> **Problem**
The listing that follows must be retyped in full, exactly.

....

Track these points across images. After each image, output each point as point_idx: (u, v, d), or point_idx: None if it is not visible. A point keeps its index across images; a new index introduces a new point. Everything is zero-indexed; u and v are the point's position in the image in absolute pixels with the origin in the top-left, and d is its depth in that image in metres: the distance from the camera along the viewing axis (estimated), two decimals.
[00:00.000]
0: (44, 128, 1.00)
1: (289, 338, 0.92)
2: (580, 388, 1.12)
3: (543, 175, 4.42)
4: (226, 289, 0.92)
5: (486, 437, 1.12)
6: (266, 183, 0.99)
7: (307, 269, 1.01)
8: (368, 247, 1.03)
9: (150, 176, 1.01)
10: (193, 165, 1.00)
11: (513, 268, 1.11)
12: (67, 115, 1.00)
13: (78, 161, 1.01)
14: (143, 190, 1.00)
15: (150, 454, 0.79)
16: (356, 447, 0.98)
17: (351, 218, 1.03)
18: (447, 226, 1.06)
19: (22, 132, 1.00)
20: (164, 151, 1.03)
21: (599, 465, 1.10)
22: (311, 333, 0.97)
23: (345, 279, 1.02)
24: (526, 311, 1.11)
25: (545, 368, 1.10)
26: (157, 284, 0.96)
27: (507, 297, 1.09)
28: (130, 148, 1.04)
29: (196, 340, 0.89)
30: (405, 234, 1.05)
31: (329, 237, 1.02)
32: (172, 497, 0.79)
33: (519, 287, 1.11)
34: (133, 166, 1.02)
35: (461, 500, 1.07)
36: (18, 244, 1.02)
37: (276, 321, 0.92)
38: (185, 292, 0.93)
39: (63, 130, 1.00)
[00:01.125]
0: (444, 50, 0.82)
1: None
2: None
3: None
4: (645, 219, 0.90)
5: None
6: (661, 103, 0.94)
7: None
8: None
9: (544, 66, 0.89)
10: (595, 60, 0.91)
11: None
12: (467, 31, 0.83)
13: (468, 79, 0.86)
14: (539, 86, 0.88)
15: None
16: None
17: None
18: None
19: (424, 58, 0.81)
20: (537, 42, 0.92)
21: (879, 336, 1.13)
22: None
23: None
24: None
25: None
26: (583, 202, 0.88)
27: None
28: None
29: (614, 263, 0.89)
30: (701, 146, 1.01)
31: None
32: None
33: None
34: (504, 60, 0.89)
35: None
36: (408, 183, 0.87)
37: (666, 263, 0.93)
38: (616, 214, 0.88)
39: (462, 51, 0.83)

....

> **Solution to this exercise**
Track these points across images. After each image, output each point as point_idx: (u, v, d), or point_idx: None if it is not visible. A point keeps its index across images; a new index introduces a new point. Everything is zero-indexed; u and v are the point's position in the image in absolute pixels with the origin in the top-left, and d is its depth in that image in metres: the distance from the camera along the viewing axis (estimated), two decimals.
[00:00.000]
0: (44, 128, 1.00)
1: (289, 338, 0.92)
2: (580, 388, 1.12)
3: (543, 175, 4.42)
4: (226, 289, 0.92)
5: (486, 437, 1.12)
6: (266, 183, 0.99)
7: (307, 269, 1.01)
8: (368, 247, 1.03)
9: (150, 176, 1.01)
10: (193, 165, 1.00)
11: (513, 268, 1.11)
12: (67, 115, 1.00)
13: (78, 161, 1.01)
14: (143, 190, 1.00)
15: (150, 454, 0.79)
16: (356, 447, 0.98)
17: (351, 218, 1.03)
18: (447, 226, 1.06)
19: (22, 132, 1.00)
20: (164, 151, 1.03)
21: (599, 465, 1.10)
22: (311, 333, 0.97)
23: (345, 279, 1.02)
24: (526, 311, 1.11)
25: (545, 368, 1.10)
26: (157, 284, 0.96)
27: (507, 297, 1.09)
28: (130, 148, 1.04)
29: (196, 340, 0.89)
30: (405, 234, 1.05)
31: (329, 237, 1.02)
32: (172, 497, 0.79)
33: (519, 287, 1.11)
34: (133, 166, 1.02)
35: (461, 500, 1.07)
36: (18, 244, 1.02)
37: (276, 321, 0.92)
38: (185, 292, 0.93)
39: (63, 130, 1.00)
[00:01.125]
0: (444, 50, 0.82)
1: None
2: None
3: None
4: (645, 219, 0.90)
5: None
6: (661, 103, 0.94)
7: None
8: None
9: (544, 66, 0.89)
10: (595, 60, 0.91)
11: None
12: (467, 31, 0.83)
13: (468, 79, 0.86)
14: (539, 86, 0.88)
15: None
16: None
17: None
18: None
19: (424, 58, 0.81)
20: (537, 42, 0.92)
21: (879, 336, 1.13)
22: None
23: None
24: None
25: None
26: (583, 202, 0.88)
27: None
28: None
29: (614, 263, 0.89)
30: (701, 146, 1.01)
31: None
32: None
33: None
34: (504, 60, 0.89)
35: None
36: (408, 183, 0.87)
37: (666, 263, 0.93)
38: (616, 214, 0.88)
39: (462, 51, 0.83)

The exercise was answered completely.